* [What is expected]
Please reproduce, word for word, the full passage about Vijaydan Detha's story of an artist ordered to play a witch.

Vijaydan Detha in his short story, Rijak Ki Maryada, explores the relationship between a true artist and the sometimes self-destructive power of art. An acclaimed village-performing artist is ordered by the king to perform the role of a witch. The artist, knowing the true calibre of his art, refuses, scared that if he performs with true artistic integrity he may actually turn into a witch and harm someone. The king, offended by the artist’s refusal, orders him to comply. The artist performs in the only manner he knows—with highest sincerity to his craft, he turns into a witch—and in the inevitable tragedy that follows, he, as a witch, kills the king’s brother-in-law.
I was always struck by how the story explored the conflict between finding the truth in one’s performance on the one hand and the social reality on the other. As actors, we all strive to find that elusive truth in our performances. Simply playing the part sincerely brings us at odds with the realities of the lives we lead outside the performing space. For us film actors the performing stage is never a single location. It is actually the period between ‘action’ and ‘cut’—that short duration when we become the character we are hired to enact. That duration where I believe—and I think most actors would agree—there is a certain all-powerful quality that comes into actors.

* [Data]
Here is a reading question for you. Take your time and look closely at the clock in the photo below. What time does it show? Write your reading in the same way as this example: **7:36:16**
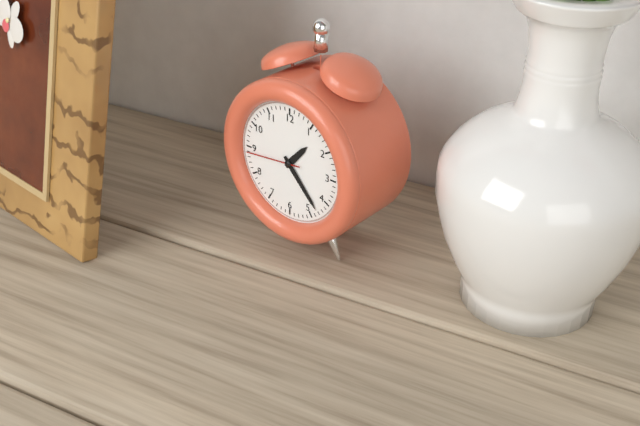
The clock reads **1:23:44**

* [Result]
Vijaydan Detha in his short story, Rijak Ki Maryada, explores the relationship between a true artist and the sometimes self-destructive power of art. An acclaimed village-performing artist is ordered by the king to perform the role of a witch. The artist, knowing the true calibre of his art, refuses, scared that if he performs with true artistic integrity he may actually turn into a witch and harm someone. The king, offended by the artist’s refusal, orders him to comply. The artist performs in the only manner he knows—with highest sincerity to his craft, he turns into a witch—and in the inevitable tragedy that follows, he, as a witch, kills the king’s brother-in-law.
I was always struck by how the story explored the conflict between finding the truth in one’s performance on the one hand and the social reality on the other. As actors, we all strive to find that elusive truth in our performances. Simply playing the part sincerely brings us at odds with the realities of the lives we lead outside the performing space. For us film actors the performing stage is never a single location. It is actually the period between ‘action’ and ‘cut’—that short duration when we become the character we are hired to enact. That duration where I believe—and I think most actors would agree—there is a certain all-powerful quality that comes into actors.